Vorläufiger Rechtsschutz bei Ablehnung eines Asylfolgeantrags als unzulässig:

"1. Der vorläufige Rechtsschutz gegen einen Bescheid des Bundesamts für Migration und Flüchtlinge, mit dem ein Folgeantrag ohne Erlass einer (weiteren) Abschiebungsandrohung als unzulässig abgelehnt wird, richtet sich nicht nach § 80 Abs. 5 VwGO, sondern nach § 123 Abs. 1 VwGO.

2. Die verfahrensrechtliche Ausgestaltung eines gegen die Ablehnung eines Folgeantrags als unzulässig gerichteten verwaltungsgerichtlichen Verfahrens auf Erlass einer einstweiligen Anordnung steht mit Unionsrecht in Einklang.
__________
• Aufgaben
1. Beantworte zum Text über den vorläufigen Rechtsschutz bei Asylfolgeanträgen kurz diese Fragen:
(a) Nach welcher Vorschrift richtet sich laut Punkt 1 der vorläufige Rechtsschutz?
(b) Welche Behörde erlässt den Bescheid, um den es in Punkt 1 geht?
(c) Womit steht die verfahrensrechtliche Ausgestaltung laut Punkt 2 in Einklang?
2. Schreib den Text über den vorläufigen Rechtsschutz bei Asylfolgeanträgen nach seinem letzten Satz weiter.
Das Material brauchst du hier nicht.

• Datenauszug
__________
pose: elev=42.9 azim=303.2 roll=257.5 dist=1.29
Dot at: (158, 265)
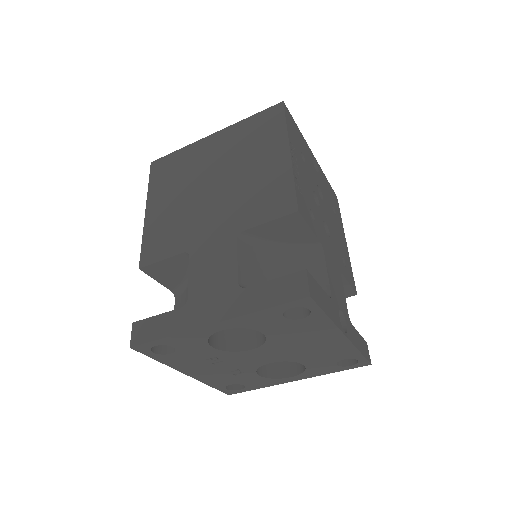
__________
• Erwartete Antworten
1.
(a) Nach § 123 Abs. 1 VwGO.
(b) Das Bundesamt für Migration und Flüchtlinge.
(c) Mit Unionsrecht.

2.
3. Es steht mit Unionsrecht, namentlich der Richtlinie 2008/115/EG in Einklang im Falle der Ablehnung eines Folgeantrags als unzulässig vom erneuten Erlass einer Abschiebungsandrohung sowie der erneuten Setzung einer Ausreisefrist abzusehen.

4. Dass ein Asylsuchender im Falle der Ablehnung seines Folgeantrags als unzulässig bereits vor dem rechtskräftigen Abschluss eines von ihm gegen diese Entscheidung eingeleiteten Klageverfahrens abgeschoben werden darf, steht ebenfalls mit Unionsrecht in Einklang.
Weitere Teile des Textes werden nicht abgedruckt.